TO DO: Scan the entries below. List each line with "might".

DATA EXCERPTS:
== Segment start ==

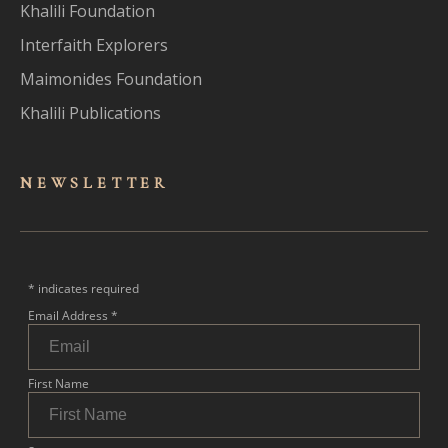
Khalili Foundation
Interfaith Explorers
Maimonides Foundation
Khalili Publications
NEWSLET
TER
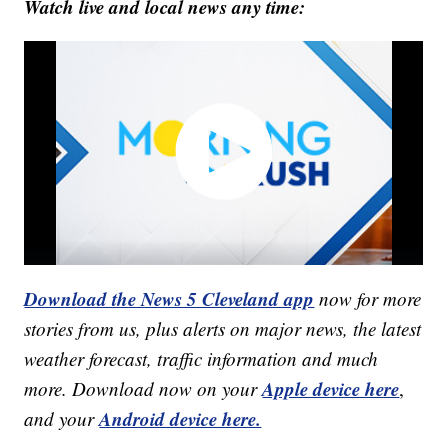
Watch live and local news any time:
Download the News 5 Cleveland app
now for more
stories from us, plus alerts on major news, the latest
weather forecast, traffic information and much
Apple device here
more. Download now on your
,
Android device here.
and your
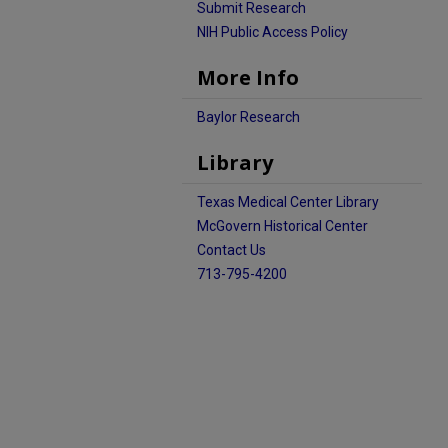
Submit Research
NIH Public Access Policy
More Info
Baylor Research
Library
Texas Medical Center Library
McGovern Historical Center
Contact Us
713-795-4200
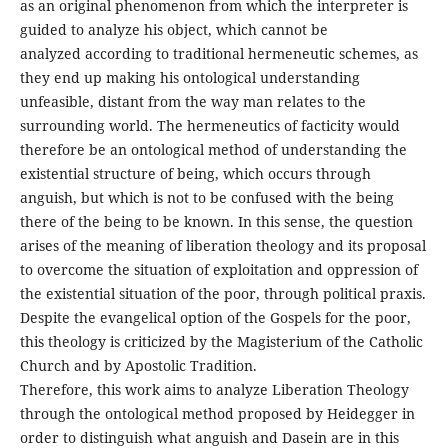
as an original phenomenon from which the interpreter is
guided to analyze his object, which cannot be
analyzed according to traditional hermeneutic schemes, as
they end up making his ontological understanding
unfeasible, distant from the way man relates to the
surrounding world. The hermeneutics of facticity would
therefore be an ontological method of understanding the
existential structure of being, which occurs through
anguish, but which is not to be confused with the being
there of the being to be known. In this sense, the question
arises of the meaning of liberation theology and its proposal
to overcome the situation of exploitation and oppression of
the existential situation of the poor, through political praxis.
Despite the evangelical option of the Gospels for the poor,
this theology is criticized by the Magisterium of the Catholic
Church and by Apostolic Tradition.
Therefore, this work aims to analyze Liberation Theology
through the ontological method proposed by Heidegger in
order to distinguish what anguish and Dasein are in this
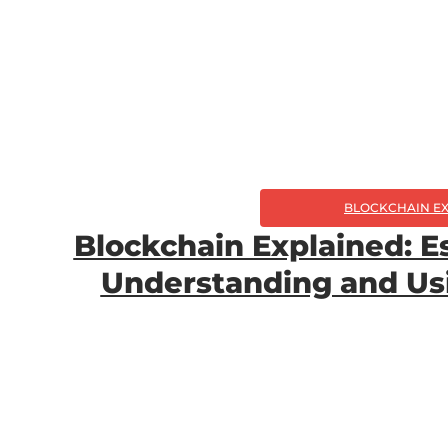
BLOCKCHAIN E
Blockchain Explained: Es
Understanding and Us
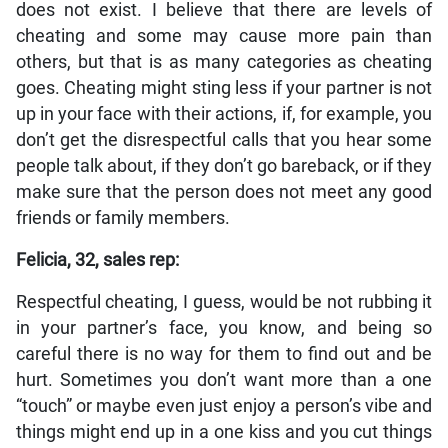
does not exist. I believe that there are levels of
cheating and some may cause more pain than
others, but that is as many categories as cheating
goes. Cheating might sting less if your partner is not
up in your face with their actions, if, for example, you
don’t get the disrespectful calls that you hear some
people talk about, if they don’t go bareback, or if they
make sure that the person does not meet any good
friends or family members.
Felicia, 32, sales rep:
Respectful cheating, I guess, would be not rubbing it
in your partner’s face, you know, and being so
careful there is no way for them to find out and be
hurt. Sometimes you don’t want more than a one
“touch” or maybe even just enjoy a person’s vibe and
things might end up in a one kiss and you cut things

== Segment end ==

PROBLEM SOLUTION:
goes. Cheating might sting less if your partner is not
things might end up in a one kiss and you cut things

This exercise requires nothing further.